Negative vs positive gearing is a common discussion among property investors. Discussions that revolve around gearing are fixated on which approach is optimal for an investor. Should an investor tailor their investing approach to suit one or the other? The following will be discussed.
What is gearing?
Firstly, before comparing the two options it is important to outline what they are. Properties can be categorised as positive or negatively geared based upon their cash flow over the financial year. If at the end of the financial year the property puts more money into your pocket taking into account expenses, then the property is positively geared. Likewise, if the property requires additional funds to hold then it is negatively geared.
Note, properties can change their gearing over time. A negatively geared property can increase rent and pay down the loan to become positive. While a positive property may have an equity cash-out and become negative. The tax implications of these two approaches are different. A negatively geared property can reduce your overall tax burden whilst a positively geared property may require you to pay additional tax. However, the positively geared property does provide additional cash flow the negatively geared property does not.
A major misconception
One misconception about property investing is that buying property for tax incentives is a viable investment strategy. This is far from the truth, tax incentives with negatively geared property should not be your main focus when investing. Tax depreciation benefits should be supplementary to your overarching strategy. Property investing should be geared towards capital growth or cash flow depending on your circumstances. If you purchase an investment property that is negatively geared, it can rationalised if the property has strong potential for capital growth. However, purchasing a negatively geared property purely for tax incentives is redundant. To put this into perspective, you should run your property portfolio like a business, you wouldn’t start a business to lose money every month simply to minimise tax. Similarly, property investing doesn’t meet its full potential if investing simply for tax purposes.
Which is better?
As mentioned, the way a property is geared shouldn’t be the focus of an investment strategy. Positive or negative is supplementary to the overarching approach and goal of the investor. There appears to be an over-emphasis on the way an individual will gear a property to reduce their income tax. Purchasing property should focus on growth, cash flow, or a blend of both.
An individual’s circumstances and ambitions will dictate the type of property they purchase. While the income of an investor will determine their borrowing capacity. Each of these variables may influence an investor’s approach to invest and the parameters they may be required to work within. If you had to choose one approach it would make sense to pick positively geared property as these put more money into your pocket than negatively geared property. However, neither should be at the forefront of an investor’s decision.
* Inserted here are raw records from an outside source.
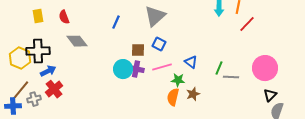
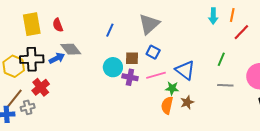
yellow rectangle: (38, 16) -> (32, 24), size x1.6
blue triangle: (191, 62) -> (185, 70), size x1.5
green line: (219, 68) -> (221, 59), moved
cyan circle: (123, 69) -> (113, 67), moved
blue arrow: (48, 71) -> (57, 58), moved
red cross: (54, 89) -> (41, 87), moved

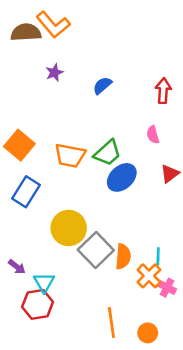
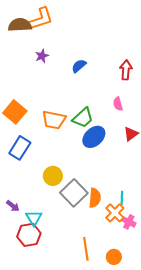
orange L-shape: (53, 25) -> (41, 19), turned -68
yellow circle: (69, 228) -> (53, 176), size x0.7

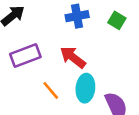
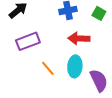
red arrow: (73, 57) -> (79, 38), moved, turned -35

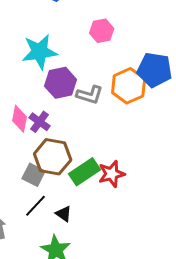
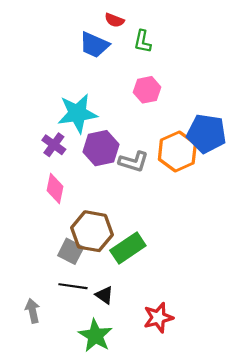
purple cross: (40, 122) -> (54, 145), moved
red star: (112, 174) -> (158, 318), moved
black line: (36, 206) -> (73, 286), turned 55

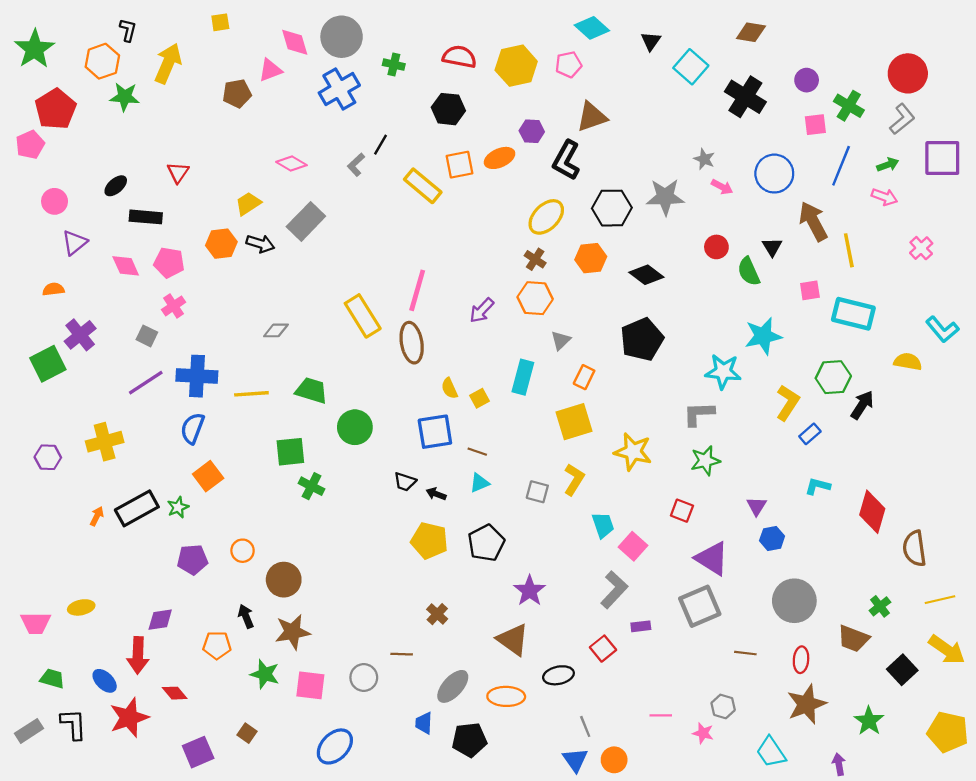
An investor should focus on finding high-demand properties which will provide capital growth over time.
Positive vs negative gearing is a question that shouldn’t be at the forefront of an investor’s mind. Rather, the investor should ask what is my goal and what am I trying to achieve? The next step is to identify a property that will work towards achieving this goal for the investor. The concept of positive vs negative gearing shouldn’t play a role within the decision-making process of where and what to buy.
Gearing should be considered in a cash-flow analysis to determine the holding costs of a property and if this aligns with what the investor wants to achieve. If the goal is cash-flow, then purchasing high yield properties will be the focus and they are inherently positive geared. If the goal is solely capital growth then the investor isn’t concerned with additional holdings costs which may negatively gear a property. The gearing of a property doesn’t determine the property purchase nor should it be at the focus of your investment decisions.